Hanno preso atto della dimensione “umana” e non solo “industriale” del gioco pubblico che, come si ripete, è fatto di imprese e di lavoratori nella speranza che questa “presa di coscienza” possa portare ad un approccio diverso da quello tenuto sino ad ora dalle Regioni e dagli Enti Locali che sono andati avanti nei loro predeterminati percorsi per combattere il gioco problematico a mezzo di strumenti che non si sono certamente rivelati ottimali. Non ci si scordi che “l’umanità” del settore ludico si è dimostrata proprio recentemente quando ha “dovuto” manifestare di fronte alle istituzioni per richiedere di “poter sopravvivere e continuare a lavorare nel proprio settore”.
Si sono presentati tutti uniti: i vari segmenti della filiera, le associazioni e le organizzazioni sindacali che finalmente hanno iniziato a considerare i lavoratori dell’industria del gioco uguali a tutti gli altri. Anche i sindacati “ci hanno messo un po’” a sensibilizzarsi, ma alla fine le varie sigle si sono raggruppate ed hanno manifestato insieme ai propri tesserati. In qualsiasi Regione vengano svolte, queste manifestazioni hanno l’auspicio che dalla situazione di crisi in cui si trova l’industria ludica a causa delle varie norme regionali, possa veramente rinascere un nuovo settore, a questo punto sostenibile. Adesso “la palla” come è giusto che sia, passa al Governo centrale: deve risolvere la “questione territoriale” quanto prima, perché da questo discenderà, poi, tutto il resto del riordino del mondo dei giochi.
E questo deve avvenire il prima possibile perché per troppi anni il Governo è stato “latitante”. Non bisogna dimenticare che se si è arrivati a questo punto è proprio a causa delle ripetute “mancanze” dello Stato e dei Governi che via via sono succeduti e che hanno consentito alle Regioni ed agli Enti Locali di fare il “buono ed il cattivo tempo”, oltre tutto, allargando i loro poteri proprio nella citata Conferenza Unificata dello scorso anno.
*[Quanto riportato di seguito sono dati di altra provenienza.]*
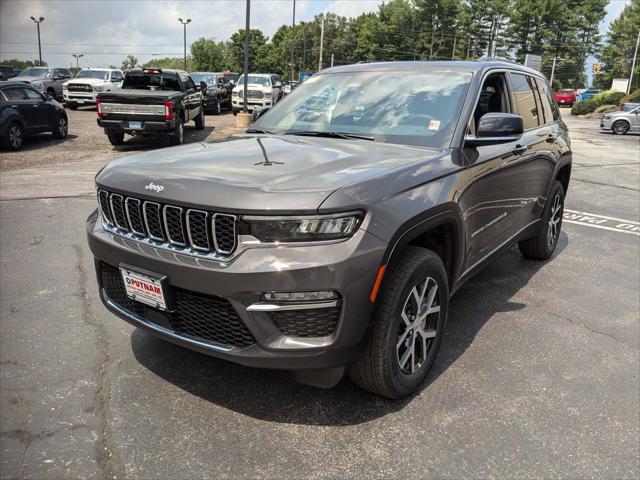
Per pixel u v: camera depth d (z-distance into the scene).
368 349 2.59
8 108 12.44
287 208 2.26
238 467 2.36
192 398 2.86
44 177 9.28
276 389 2.96
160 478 2.29
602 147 19.00
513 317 4.04
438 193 2.82
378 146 3.20
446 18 95.25
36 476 2.27
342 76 4.07
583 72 95.38
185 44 46.94
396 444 2.54
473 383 3.10
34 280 4.49
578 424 2.74
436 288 2.94
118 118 12.83
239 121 18.31
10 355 3.25
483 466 2.41
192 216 2.44
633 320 4.07
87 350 3.33
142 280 2.59
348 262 2.30
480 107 3.58
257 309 2.31
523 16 90.56
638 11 90.06
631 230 6.95
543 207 5.00
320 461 2.41
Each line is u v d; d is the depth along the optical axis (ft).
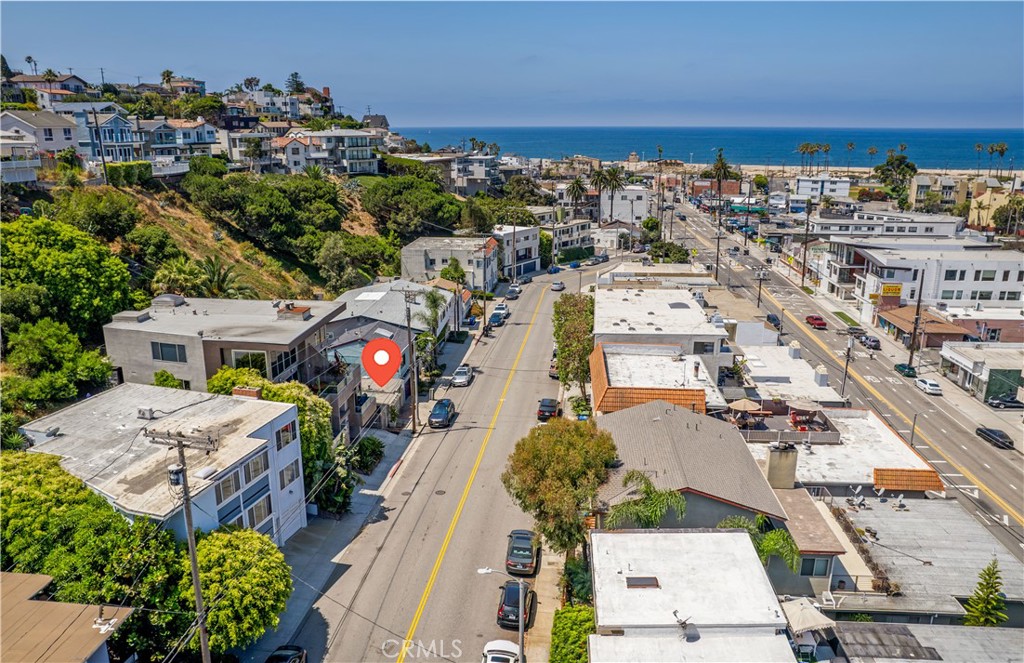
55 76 489.26
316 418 130.41
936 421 192.75
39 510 86.02
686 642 75.15
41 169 231.09
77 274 156.87
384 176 454.40
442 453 161.68
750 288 352.08
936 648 87.45
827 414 154.40
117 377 146.61
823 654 87.56
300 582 112.16
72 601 78.38
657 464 105.60
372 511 135.13
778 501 103.91
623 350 167.12
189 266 194.18
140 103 471.62
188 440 78.64
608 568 85.46
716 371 168.55
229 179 298.97
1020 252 303.89
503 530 129.18
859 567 103.50
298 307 158.30
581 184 509.76
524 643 99.66
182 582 86.02
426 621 104.42
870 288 290.35
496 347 248.93
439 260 316.81
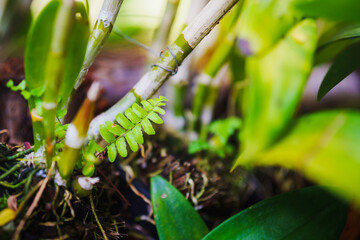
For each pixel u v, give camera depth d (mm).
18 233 249
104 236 283
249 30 283
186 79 467
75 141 246
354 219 329
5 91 413
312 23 252
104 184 323
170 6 408
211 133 528
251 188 480
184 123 504
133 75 569
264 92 237
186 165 417
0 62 449
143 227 398
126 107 298
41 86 251
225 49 409
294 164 208
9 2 474
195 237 304
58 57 229
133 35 652
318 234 268
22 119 411
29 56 241
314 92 621
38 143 276
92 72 486
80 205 281
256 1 286
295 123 220
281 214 278
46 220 265
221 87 589
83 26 238
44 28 232
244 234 275
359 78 648
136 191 383
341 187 196
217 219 432
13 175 278
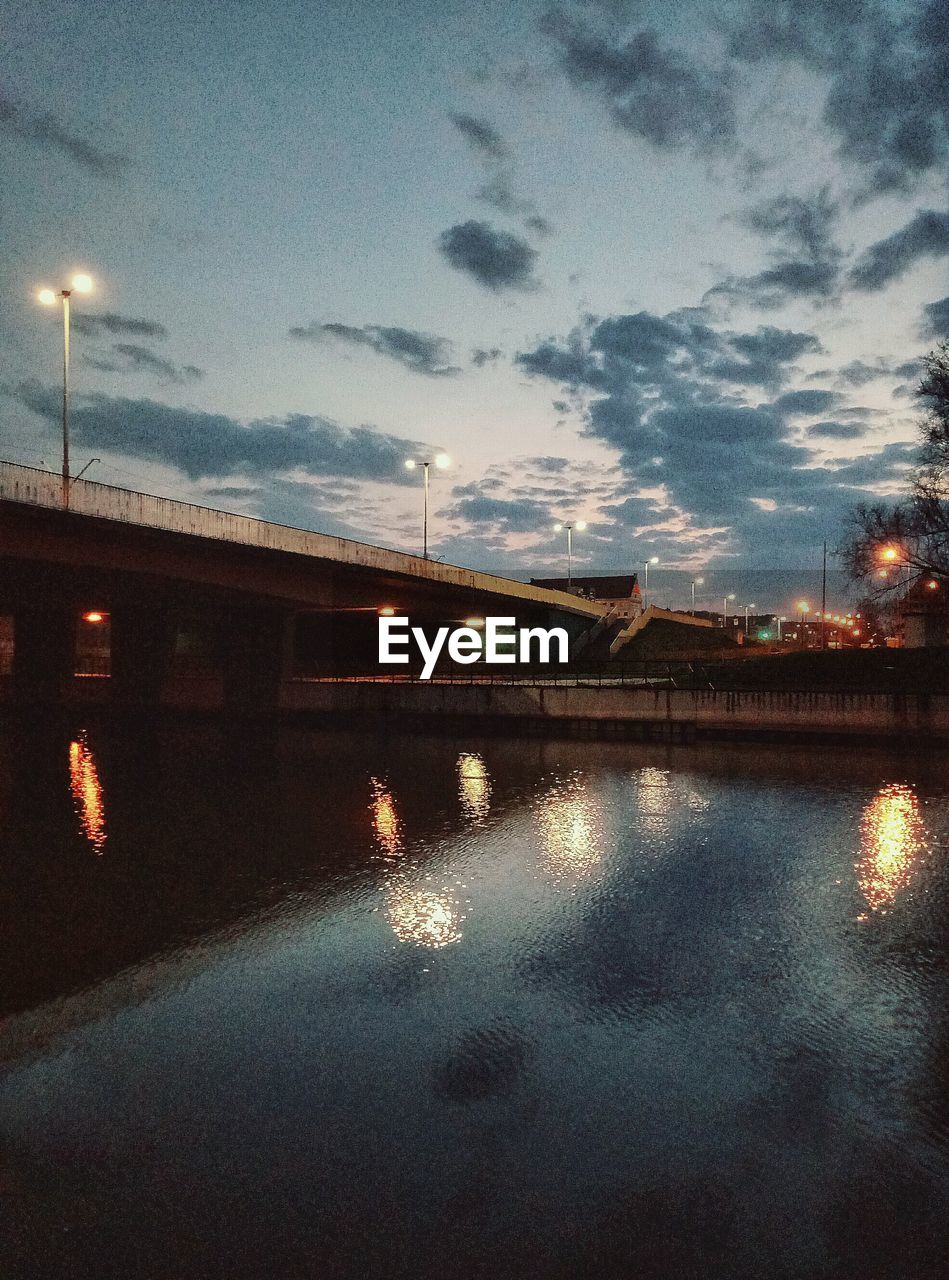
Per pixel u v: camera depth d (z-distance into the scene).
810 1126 6.82
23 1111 7.17
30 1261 5.39
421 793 23.52
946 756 30.81
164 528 32.53
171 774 27.16
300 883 14.40
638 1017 8.95
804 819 19.59
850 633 108.31
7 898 13.60
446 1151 6.50
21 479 27.39
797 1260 5.32
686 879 14.48
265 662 47.06
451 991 9.70
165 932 11.93
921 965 10.41
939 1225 5.64
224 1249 5.48
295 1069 7.86
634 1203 5.87
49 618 49.97
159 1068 7.91
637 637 85.50
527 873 14.95
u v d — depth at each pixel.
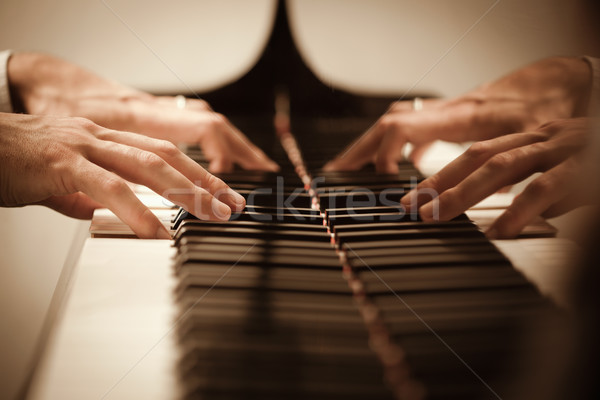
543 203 0.70
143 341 0.60
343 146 0.95
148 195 0.79
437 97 1.20
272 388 0.58
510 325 0.62
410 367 0.60
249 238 0.70
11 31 1.39
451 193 0.73
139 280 0.65
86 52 1.40
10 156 0.73
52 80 0.95
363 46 1.27
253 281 0.65
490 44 1.09
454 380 0.59
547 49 0.93
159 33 1.41
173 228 0.73
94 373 0.58
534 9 0.95
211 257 0.67
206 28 1.39
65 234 1.08
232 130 0.90
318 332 0.61
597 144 0.71
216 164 0.88
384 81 1.27
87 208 0.80
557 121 0.77
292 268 0.67
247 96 1.18
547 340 0.61
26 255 0.99
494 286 0.65
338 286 0.65
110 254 0.68
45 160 0.73
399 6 1.29
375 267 0.66
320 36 1.28
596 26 0.86
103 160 0.73
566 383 0.59
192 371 0.58
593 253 0.67
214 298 0.63
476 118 0.91
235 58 1.41
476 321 0.62
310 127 1.12
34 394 0.58
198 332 0.60
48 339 0.60
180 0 1.39
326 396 0.58
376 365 0.59
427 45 1.30
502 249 0.69
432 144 0.93
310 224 0.73
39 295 0.94
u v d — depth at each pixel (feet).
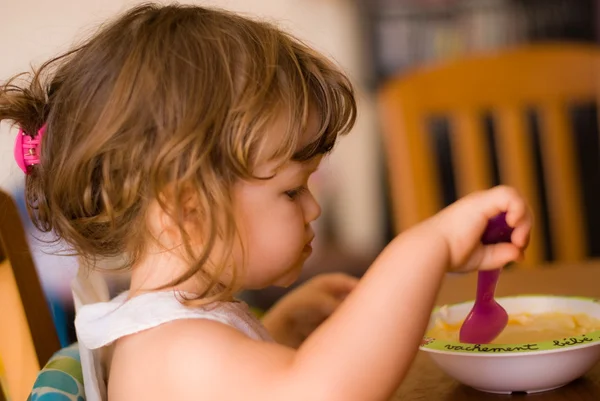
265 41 2.84
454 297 4.27
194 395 2.42
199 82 2.66
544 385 2.78
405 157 5.96
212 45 2.74
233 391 2.38
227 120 2.64
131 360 2.60
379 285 2.44
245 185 2.74
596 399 2.73
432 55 10.76
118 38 2.84
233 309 2.85
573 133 10.21
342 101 3.09
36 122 3.08
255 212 2.78
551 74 6.13
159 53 2.71
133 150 2.65
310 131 2.90
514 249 2.68
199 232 2.73
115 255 2.97
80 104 2.78
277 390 2.34
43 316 3.57
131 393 2.56
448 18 10.68
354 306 2.43
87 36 3.91
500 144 8.00
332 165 11.26
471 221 2.59
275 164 2.73
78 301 3.10
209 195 2.64
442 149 10.37
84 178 2.78
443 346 2.85
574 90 6.15
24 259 3.55
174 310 2.64
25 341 3.53
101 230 2.88
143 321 2.64
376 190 11.28
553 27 10.48
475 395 2.88
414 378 3.12
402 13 10.79
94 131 2.70
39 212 3.14
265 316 4.03
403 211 5.98
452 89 6.04
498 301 3.35
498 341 3.03
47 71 3.19
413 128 5.98
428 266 2.49
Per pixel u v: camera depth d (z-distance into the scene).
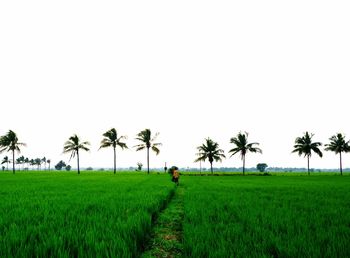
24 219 6.82
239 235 5.41
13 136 62.91
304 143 64.00
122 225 5.88
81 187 18.17
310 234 5.33
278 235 5.30
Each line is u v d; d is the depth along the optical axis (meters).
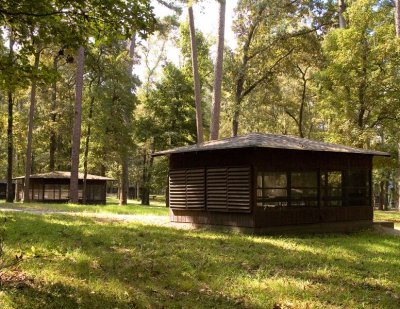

Così facendo, si è permessa la nascita di una serie infinita di norme con le quali si devono confrontare quotidianamente le imprese di gioco.
Ora più che mai i nodi stanno venendo al pettine e serve un riordino generale e nazionale del comparto degno di questo nome e che preveda, finalmente, anche l’adozione di un Testo Unico (o Legge Quadro) sui giochi. Il Governo del Cambiamento, quindi, ha la possibilità di mettere fine una volta per tutte alla Questione Territoriale e non correrà il rischio di passare come “il Governo amico delle lobby”, come è avvenuto per tutti gli altri Esecutivi precedenti, vista la distanza dei due schieramenti governativi dall’industria dei giochi, dai suoi operatori e dai suoi addetti ai lavori che sono, ancora una volta, “essere umani e non numeri”.